Disclosure and recusal, the association is essentially saying, can clean up a messy problem. But the fact is, patients deciding whether to take these drugs, and physicians deciding whether to prescribe them, still don't know whether the NCEP panel members consciously or subconsciously colored their analysis in favor of statin makers Merck, Novartis, AstraZeneca, Pfizer and Bristol-Myers Squibb.
Cholesterol guidelines have broad impact. They help doctors decide how aggressively to prescribe drugs. When the guidelines promote greater use of statins, they also raise the cost of care. And statins are not as benign as vitamins. In some cases, they cause liver and muscle injury; in rare instances, they have led to kidney failure.
So why in the world did three major organizations choose such a conflicted panel to write the guidelines? Quite likely one reason was that the panelists were experts in the field. Most of them had helped to write the preceding round of cholesterol guidelines three years earlier.
Is it imaginable that using conflicted experts is the best way of getting an unadulterated assessment of clinical data? I don't think so. The best collective decisions arise from diverse and independent views. When companies with identical interests are underwriting virtually all the researchers, decision makers can become susceptible to "group think." The military has a name for this sort of trap -- "incestuous amplification."
Does the review of the guidelines by 90 other leading experts guard against potential bias? Not really. Many of the other reviewers had conflicts of interest, too. The heart association conceded the point in its e-mail message, saying, "The best scientists are asked to speak and provide advice, not only by the NIH and the AHA, but by industry. Because of this, many of the top scientists working on any issue will likely have received some funding over time from pharmaceutical companies." Even if the 90 other scientists had no conflicts, how diligently did they examine the data or challenge the expert panelists?
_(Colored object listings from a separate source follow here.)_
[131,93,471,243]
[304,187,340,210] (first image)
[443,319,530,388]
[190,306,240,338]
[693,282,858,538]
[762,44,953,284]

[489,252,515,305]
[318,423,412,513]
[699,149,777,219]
Was there dissent among those reviewers? If so, did anyone listen? We do not know.
There certainly is no unanimity of opinion regarding the lower cholesterol targets. A University of British Columbia group (with no connection to drug manufacturers) has drawn different conclusions from the same studies. We are left to contemplate whether contradictory evidence was minimized by people looking through green-colored glasses.
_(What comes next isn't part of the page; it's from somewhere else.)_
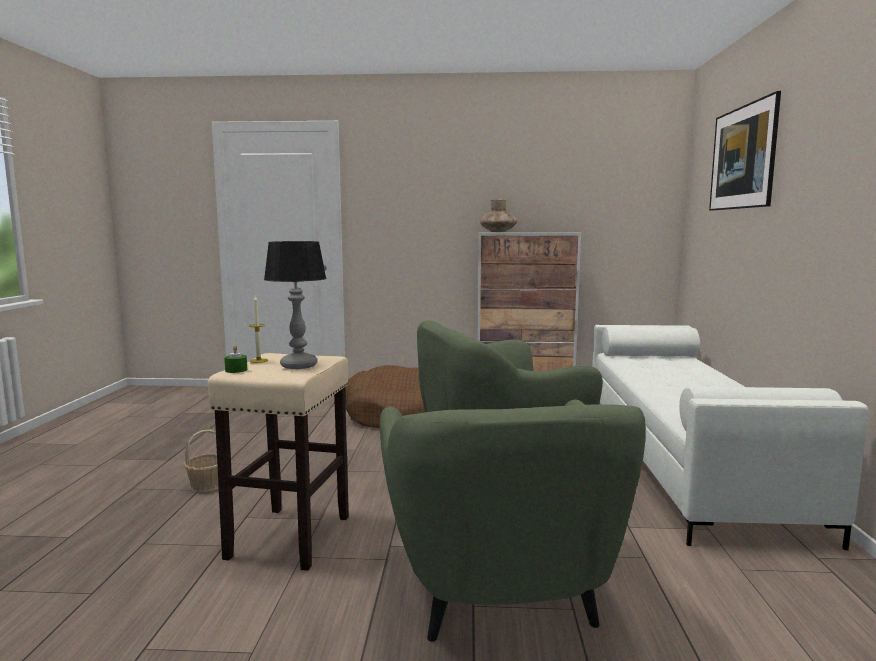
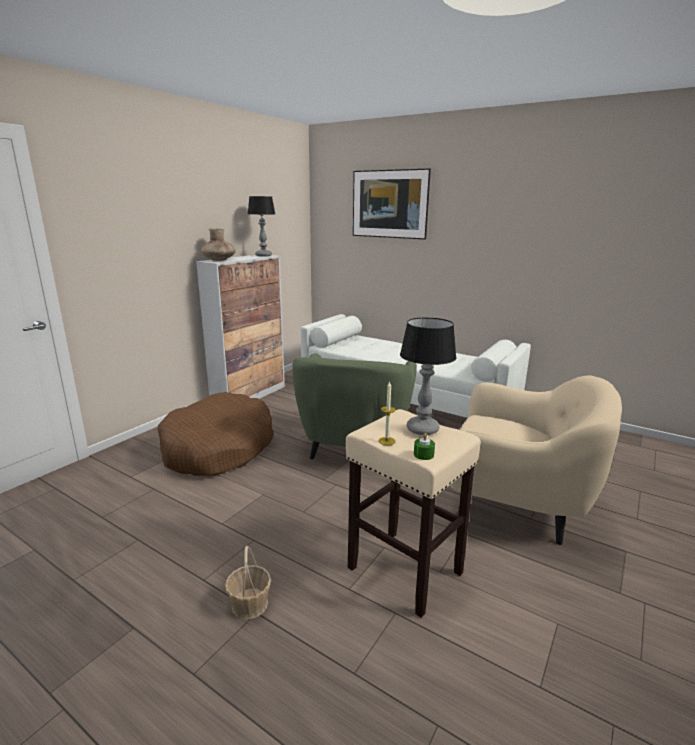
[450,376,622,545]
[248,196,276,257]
In describing the use of disclosure in business circles, an economist recently said, "It has become a truism on Wall Street that conflicts of interest are unavoidable. In fact, most of them only seem so, because avoiding them makes it harder to get rich. That's why full disclosure is so popular: It requires no substantive change." Disclosure covers up the question of bias with a patina of honesty. It tells you little or nothing about whether the disclosed conflicts of interest actually tainted a report. Because the issue of bias challenges the very integrity of researchers, people in the field shy away from talking about it.